Of course, when my grandmother told me to take Dragons of Doom back to the library, she virtually guaranteed that I would go learn more about it. And I did. I was no stranger to comic-book shops, and many of them sold D&D products, as well as a host of other RPGs. I talked with some of the guys there who played them, and it didn’t sound like my curiosity was endangering my mortal soul.
And then, out of the blue, I found out that one of my friends, Dan, actively ran different RPG games after school. Some of them he made up himself, and others were published, of-the-shelf games. I soon began hanging out at his house after school with his older brother, Jay, and another guy we knew, Donny. Dan was instrumental in forming my early understanding of how RPGs work. He was the first one to explain to me what a d20 was, and what went into building a character.

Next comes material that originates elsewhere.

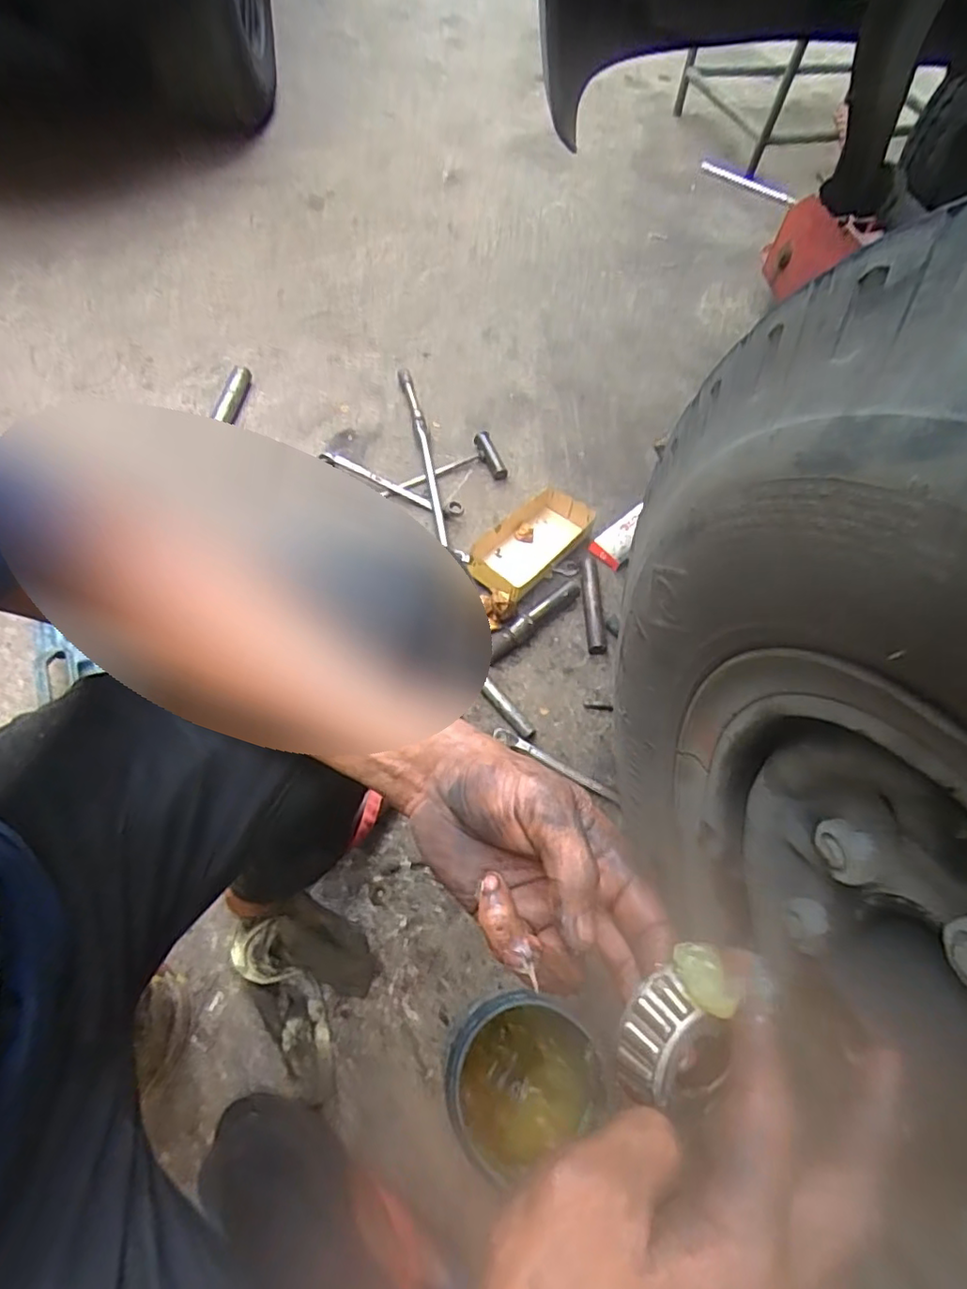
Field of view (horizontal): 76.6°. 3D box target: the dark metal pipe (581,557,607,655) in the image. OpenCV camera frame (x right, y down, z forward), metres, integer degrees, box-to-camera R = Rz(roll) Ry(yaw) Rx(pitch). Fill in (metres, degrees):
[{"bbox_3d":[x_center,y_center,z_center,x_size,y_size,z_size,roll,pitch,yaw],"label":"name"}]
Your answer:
[{"bbox_3d":[0.166,-0.061,0.934,0.025,0.024,0.159,0,68,-3],"label":"dark metal pipe"}]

The first time I made up a character, it was a home-brewed system that Donny had made up called “The Blade Lords.” It was loosely based off of the Palladium RPG systems, using many of the same races, but had a focus more on sword-play and arena fighting than magic. The character was a swordmaster named Ulfric and he was from a race of humanoid canines called the “Wolfen.” I only played him a time or two, and his character sheet is sadly lost to the sands of time.

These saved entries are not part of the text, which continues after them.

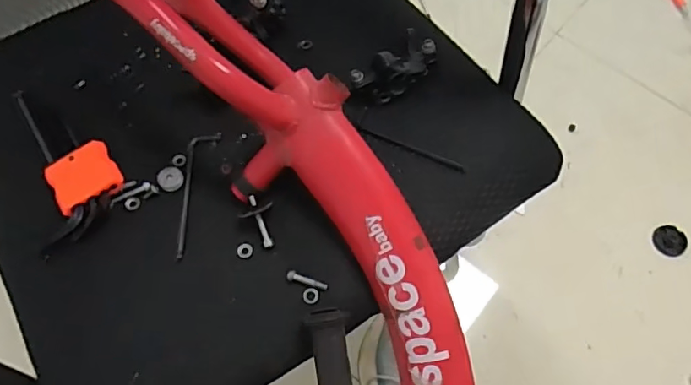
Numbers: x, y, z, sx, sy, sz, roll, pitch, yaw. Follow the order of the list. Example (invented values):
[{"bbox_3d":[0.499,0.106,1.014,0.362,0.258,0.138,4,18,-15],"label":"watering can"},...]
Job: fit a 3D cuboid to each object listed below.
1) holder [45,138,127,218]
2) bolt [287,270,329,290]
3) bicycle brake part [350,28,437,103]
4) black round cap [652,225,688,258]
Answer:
[{"bbox_3d":[-0.224,-0.014,0.455,0.055,0.010,0.052,-32,70,-14],"label":"holder"},{"bbox_3d":[-0.031,0.072,0.430,0.033,0.007,0.008,17,66,9],"label":"bolt"},{"bbox_3d":[0.048,-0.117,0.494,0.084,0.043,0.039,-35,71,-15],"label":"bicycle brake part"},{"bbox_3d":[0.567,0.085,0.933,0.054,0.009,0.056,0,66,0],"label":"black round cap"}]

After that, Dan ran a round of Teenage Mutant Ninja Turtles & Other Strangeness, also by Palladium Games. Yes, they made a TMNT-themed RPG, and it was really good. Only this wasn’t the happy-go-lucky ’80s cartoon version of the Turtles. No, this was the original Eastman and Laird version, harsh and unforgiving.
My character was a mutant alligator named Spike, who was also (of course) a ninja. I went on to play many different games with Dan, Jay, and Donny. Sometimes my other friend Cody would run a game. We played all through junior high and high school. I made up many different characters during this time, including one time in the Batman RPG where my character accidentally-on-purpose killed Batman. A dubious honor, to be sure.
I also began running games of my own at this time. One of them I ran in the lunchroom before the bell rang with my friends Robert, Keith, and Cliff. What made this one different was that I had made up the game system. It was a simple d6-based game with heavy emphasis on roleplaying, which I called “RPG To-Go.”
It was also during this time that I realized that my cousin Travis was big into these games. He lived up in the big city of Dallas. Well, big considering the small town I was living in at the time. When I got a car my senior year, a silver ’84 Isuzu Impulse I called the Millennium Falcon, I was able to head up to Dallas on the weekends to game with his group. There, I made many friends that I’m lucky enough to still have today.
Since then, it has been a rarity to not have a game to go to at some point during the week, either playing or GMing. Palladium, Heroes Unlimited, Ninjas and Superspies, Kulthea, Forgotten Realms, Vampire: The Masquerade (I played a Werewolf. Big surprise, huh?), Traveller, MegaTraveller, OMG DRAGONLANCE, Netheril, Valeriand, on and off again, Neverwinter, Storm Watch, The Mean Streets of Thebes, Game of Thrones, Transformers, and hopefully soon…Fallout!
That’s just to name a few.
And now I know enough about RPGs that when I want to play or run one, I kit-bash what I need out of existing systems, or just make up what I need out of whole cloth. Yeah, I didn’t choose the game life…the game life chose me.
Of course, I am a gamer in every sense of the word now. It’s not just tabletop stuff, but also board games, and video games. And while the original NES had a big part to play in fostering my love of video games, I didn’t really accept games as a being a part of who I am until tabletop RPGs came into my life.